Iteration 15. Prompt tuning
14-04-2024
Goal
Can I improve the LB score by using prompt tuning?
Motivation
So far I have no seen leaderboard differences when using different models. I'm able to fine-tune them and learn the train data without any problem but it is hard to improve the LB score. One interesting thing is that I'm able to overfit on the train data using LoRA and just r=1
.
Do I really need fine-tuning for this task? Maybe we can simply learn a good prompt and really on the power of the model to do the task. I believe it is unlikely that with the current scale of data (~1k) the model is going to learn a new task. Thus using the smallest amount possible of parameters could be better.
Development
How to do prompt fine-tuning
- Fine-Tuning Models using Prompt-Tuning with Hugging Face’s PEFT Library. This seems very similar to the LoRA fine-tuning.

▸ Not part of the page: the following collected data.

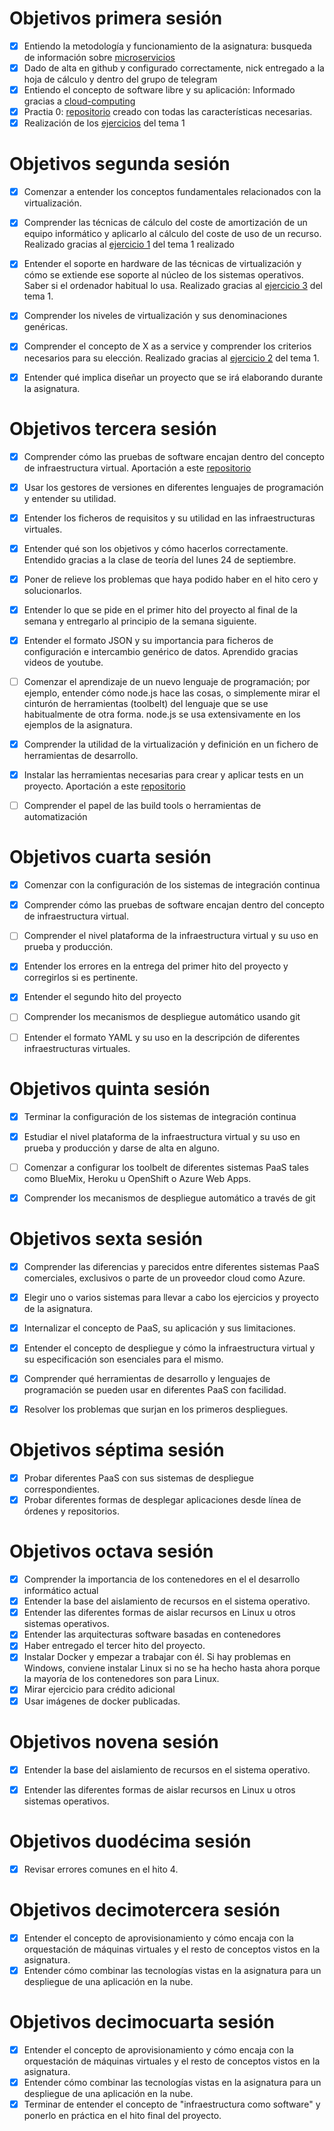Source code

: Objetivos primera sesión
============================

- [x] Entiendo la metodología y funcionamiento de la asignatura: busqueda de información sobre [microservicios](http://www.javiergarzas.com/2015/06/microservicios.html)
- [x] Dado de alta en github y configurado correctamente, nick entregado a la hoja de cálculo y dentro del grupo de telegram
- [x] Entiendo el concepto de software libre y su aplicación: Informado gracias a [cloud-computing](https://jj.github.io/cloud-computing/)
- [x] Practia 0: [repositorio](https://github.com/joseviro/proyecto) creado con todas las características necesarias.
- [x] Realización de los [ejercicios](https://github.com/joseviro/ejercicios) del tema 1

Objetivos segunda sesión
============================

- [x] Comenzar a entender los conceptos fundamentales relacionados con la virtualización.

- [x] Comprender las técnicas de cálculo del coste de amortización de un equipo informático y aplicarlo al cálculo del coste de uso de un recurso. Realizado gracias al [ejercicio 1](https://github.com/joseviro/ejercicios/tree/master/tema1/ejercicio1)  del tema 1 realizado

- [x] Entender el soporte en hardware de las técnicas de virtualización y cómo se extiende ese soporte al núcleo de los sistemas operativos. Saber si el ordenador habitual lo usa. Realizado gracias al [ejercicio 3](https://github.com/joseviro/ejercicios/blob/master/tema1/ejercicio3/Ejercicio3.md) del tema 1.
- [x] Comprender los niveles de virtualización y sus denominaciones genéricas.
- [x] Comprender el concepto de X as a service y comprender los criterios necesarios para su elección. Realizado gracias al [ejercicio 2](https://github.com/joseviro/ejercicios/blob/master/tema1/ejercicio2/Ejercicio2.md) del tema 1.
- [x] Entender qué implica diseñar un proyecto que se irá elaborando durante la asignatura.

Objetivos tercera sesión
============================

- [x] Comprender cómo las pruebas de software encajan dentro del concepto de infraestructura virtual. Aportación a este [repositorio](https://github.com/JJ/tdd-gdg)

- [x] Usar los gestores de versiones en diferentes lenguajes de programación y entender su utilidad.

- [x] Entender los ficheros de requisitos y su utilidad en las infraestructuras virtuales.

- [x] Entender qué son los objetivos y cómo hacerlos correctamente. Entendido gracias a la clase de teoría del lunes 24 de septiembre.

- [x] Poner de relieve los problemas que haya podido haber en el hito cero y solucionarlos.

- [x] Entender lo que se pide en el primer hito del proyecto al final de la semana y entregarlo al principio de la semana siguiente.

- [x] Entender el formato JSON y su importancia para ficheros de configuración e intercambio genérico de datos. Aprendido gracias videos de youtube.

- [ ] Comenzar el aprendizaje de un nuevo lenguaje de programación; por ejemplo, entender cómo node.js hace las cosas, o simplemente mirar el cinturón de herramientas (toolbelt) del lenguaje que se use habitualmente de otra forma. node.js se usa extensivamente en los ejemplos de la asignatura.

- [x] Comprender la utilidad de la virtualización y definición en un fichero de herramientas de desarrollo.

- [x] Instalar las herramientas necesarias para crear y aplicar tests en un proyecto. Aportación a este [repositorio](https://github.com/JJ/tdd-gdg)

- [ ] Comprender el papel de las build tools o herramientas de automatización

Objetivos cuarta sesión
============================

- [x] Comenzar con la configuración de los sistemas de integración continua

- [x] Comprender cómo las pruebas de software encajan dentro del concepto de infraestructura virtual.

- [ ] Comprender el nivel plataforma de la infraestructura virtual y su uso en prueba y producción.

- [x] Entender los errores en la entrega del primer hito del proyecto y corregirlos si es pertinente.

- [x] Entender el segundo hito del proyecto

- [ ] Comprender los mecanismos de despliegue automático usando git
- [ ] Entender el formato YAML y su uso en la descripción de diferentes infraestructuras virtuales.

Objetivos quinta sesión
============================
- [x] Terminar la configuración de los sistemas de integración continua
- [x] Estudiar el nivel plataforma de la infraestructura virtual y su uso en prueba y producción y darse de alta en alguno.

- [ ] Comenzar a configurar los toolbelt de diferentes sistemas PaaS tales como BlueMix, Heroku u OpenShift o Azure Web Apps.

- [x] Comprender los mecanismos de despliegue automático a través de git

Objetivos sexta sesión
============================
- [x] Comprender las diferencias y parecidos entre diferentes sistemas PaaS comerciales, exclusivos o parte de un proveedor cloud como Azure.

- [x] Elegir uno o varios sistemas para llevar a cabo los ejercicios y proyecto de la asignatura.

- [x] Internalizar el concepto de PaaS, su aplicación y sus limitaciones.

- [x] Entender el concepto de despliegue y cómo la infraestructura virtual y su especificación son esenciales para el mismo.

- [x] Comprender qué herramientas de desarrollo y lenguajes de programación se pueden usar en diferentes PaaS con facilidad.

- [x] Resolver los problemas que surjan en los primeros despliegues.

Objetivos séptima sesión
============================

- [x] Probar diferentes PaaS con sus sistemas de despliegue correspondientes.
- [x] Probar diferentes formas de desplegar aplicaciones desde línea de órdenes y repositorios.

Objetivos octava sesión
============================
- [x] Comprender la importancia de los contenedores en el el desarrollo informático actual
- [x] Entender la base del aislamiento de recursos en el sistema operativo.
- [x] Entender las diferentes formas de aislar recursos en Linux u otros sistemas operativos.
- [x] Entender las arquitecturas software basadas en contenedores
- [x] Haber entregado el tercer hito del proyecto.
- [x] Instalar Docker y empezar a trabajar con él. Si hay problemas en Windows, conviene instalar Linux si no se ha hecho hasta ahora porque la mayoría de los contenedores son para Linux.
- [x] Mirar ejercicio para crédito adicional
- [x] Usar imágenes de docker publicadas.

Objetivos novena sesión
============================
- [x] Entender la base del aislamiento de recursos en el sistema operativo.
- [x] Entender las diferentes formas de aislar recursos en Linux u otros sistemas operativos.


Objetivos duodécima sesión
============================
- [x] Revisar errores comunes en el hito 4.

Objetivos decimotercera sesión
============================
- [x] Entender el concepto de aprovisionamiento y cómo encaja con la orquestación de máquinas virtuales y el resto de conceptos vistos en la asignatura.
- [x] Entender cómo combinar las tecnologías vistas en la asignatura para un despliegue de una aplicación en la nube.

Objetivos decimocuarta sesión
============================
- [x] Entender el concepto de aprovisionamiento y cómo encaja con la orquestación de máquinas virtuales y el resto de conceptos vistos en la asignatura.
- [x] Entender cómo combinar las tecnologías vistas en la asignatura para un despliegue de una aplicación en la nube.
- [x] Terminar de entender el concepto de "infraestructura como software" y ponerlo en práctica en el hito final del proyecto.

- Prompt tuning for causal language modeling, official Hugging Face
- Prompt tuning official documentation
Experiment design
The idea is to take Mistral-7B and do prompt fine-tuning as similar as possible as fine-tuning. I will compare the results to the previous iteration centered on data.
Inference
It seems that load adapter does not work. I have to use the PEFTModel
and created a new notebook to make this submissions.
Results
Shuffle the train dataset
When running multiple experiments with different learning rates and number of virtual tokens I have noticed that the train loss of the different runs had a very similar pattern.
Thus I have realized that the training was not shuffling the data. So maybe I have to revisit previous fine-tuning adding data shuffling.
The model trained with shuffled data consistently outperforms the other model.
No improvement on leaderboard
I have made a few submissions and the results did not improve over fine-tuning. Moreover one of the submissions seemed very brittle and a tiny change of adding one space to the submission resulted in very different predictions.
base_model | virtual tokens | train steps | train loss | val loss | LB score |
---|---|---|---|---|---|
mistral | 8 | 250 | 0.97 | 1 | 0.61 |
mistral | 64 | 250 | 1.1 | 1.15 | 0.61 |
mistral | 8 | 1000 | 0.61 | 0.78 | 0.56 |
mixtral | 8 | 1000 | 0.96 | 1 | 0.6 |
Conclusion
Prompt-tuning is not the solution we are looking for.